I don’t think that it should. What you are feeling so keenly is the horrible tragedy that people who have suffered terribly in this lifetime should then go on to suffer forever in the afterlife. We should not try in any way to mitigate the enormity of this tragedy. It is, indeed, monstrous and perverse. But what we must insist upon, emphatically, is that God in no way wills this tragedy to happen. His will is that these persons be saved and that they go forever into an eternity of joy and consolation that will make their earthly suffering literally infinitesimal by comparison. God grieves even more than you do that these persons, who have suffered so in this life, should be separated from God forever. That’s why God gives sufficient grace for salvation to every person He creates. God wills and works for the salvation of every human being. But, tragically, people ignore God and spurn His grace and separate themselves irrevocably from Him. What makes this tragedy so perverse is that some of these people thereby compound the suffering that they have already experienced in this life. It is ugly, monstrous, and horrible; but it is not God’s fault.

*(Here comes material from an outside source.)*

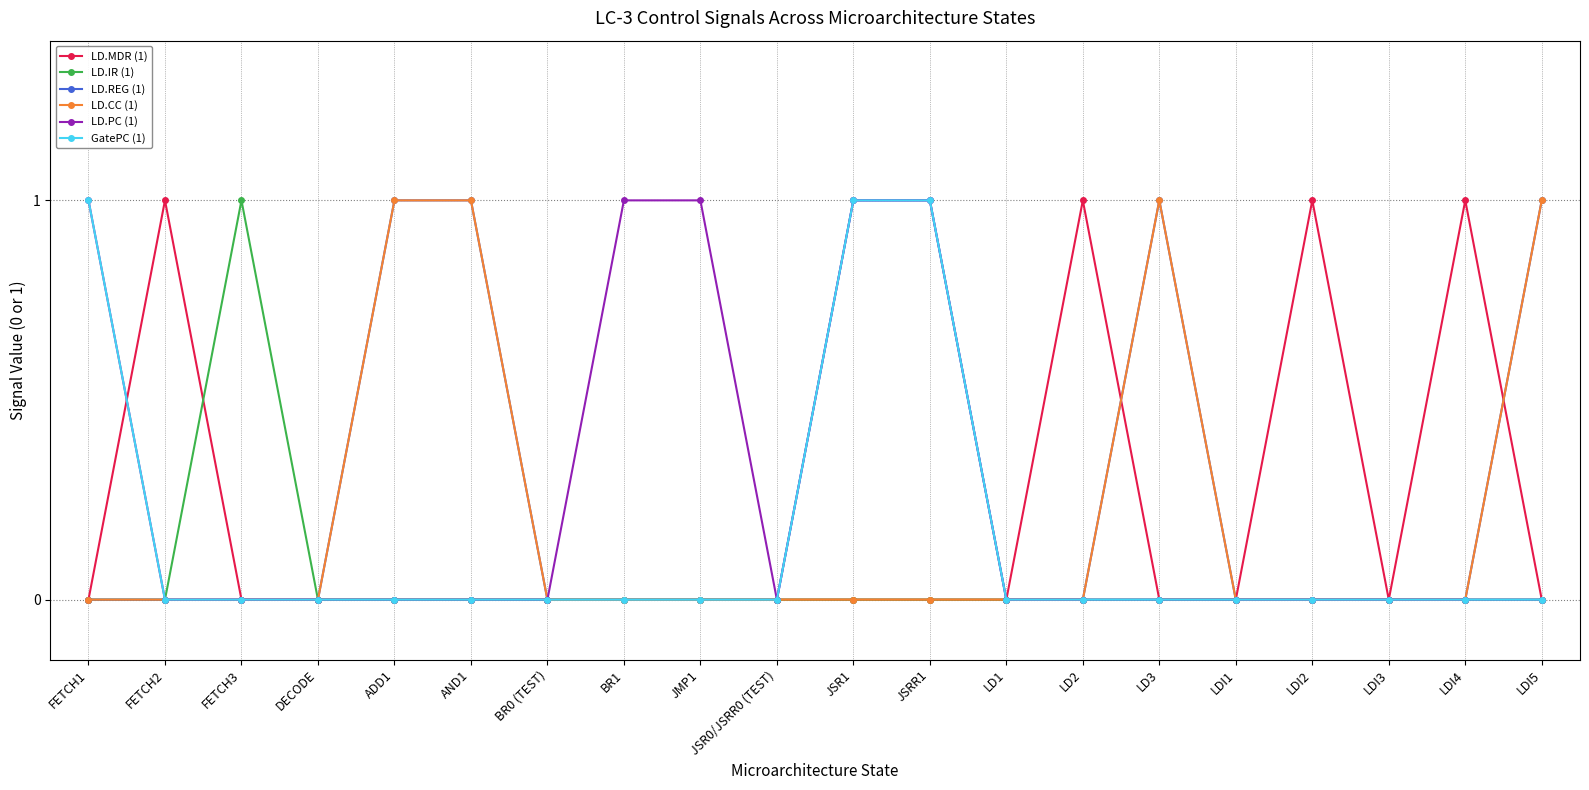

What is the label of the 16th point from the right?

ADD1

In fact, I am inclined to think that God would not let any of these people perish in the nightclub fire and go into eternity separated from Him if He knew that by allowing them to live longer they would have come to a saving knowledge of Christ. If God has middle knowledge, as I think that He does, then He can providentially order the world so that people will not die if His allowing them to live longer would have resulted in their salvation.

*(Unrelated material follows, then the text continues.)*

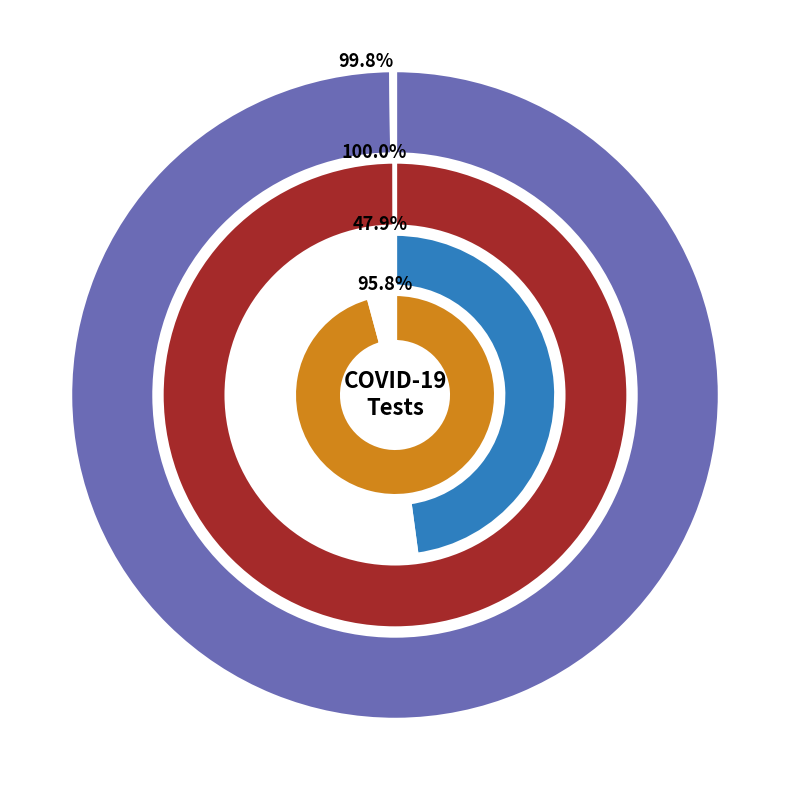

Which series has the largest range (max minus min)?

COVID_TEST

As for your proposal, I don’t think you realize what a terrible curse salvation by works is. Wholly apart from the fact that none of us could manage to be good enough in order to earn our way to heaven, salvation by works puts us on the treadmill of trying to earn favor with God rather than gratefully receive His unmerited love and grace. In fact, ironically, salvation by works would probably lead to the condemnation of many of those who perished in this nightclub fire. For many of them might not have led particularly good lives up until the point of their deaths. Their only hope was salvation by grace alone. In the last minutes they could have turned to God in genuine repentance and faith and received His saving grace. Apart from God’s grace they would have no hope of escape, for there is no longer time to lead a life of good works sufficient to outweigh what has been done up to that point. When you look at the parents of those who died, what you should do is assure them that their loved ones may be in heaven today, for none us knows what may have transpired between them and God in their final moments. None of us—not the priest, not the pastor—can presume to pronounce on which or how many of these people are now with God. Such knowledge is God’s alone.

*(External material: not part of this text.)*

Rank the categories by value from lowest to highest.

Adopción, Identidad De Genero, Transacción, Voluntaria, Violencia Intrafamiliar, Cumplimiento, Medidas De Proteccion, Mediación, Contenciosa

Neither is it helpful to suggest that “the sacrifice of Christ is extended to everyone, leaving the choice of some going to heaven and some going to hell in God's hands, not in ours.” That’s Calvinism: God will unilaterally choose whom to save and whom to damn. How does taking salvation out of our hands do anything to help the problem? Better to say that the sacrifice of Christ is extended to everyone and that everyone who freely receives it will be saved. We thereby have it within our grasp to utterly and forever reverse any tragedy that we have suffered in this life.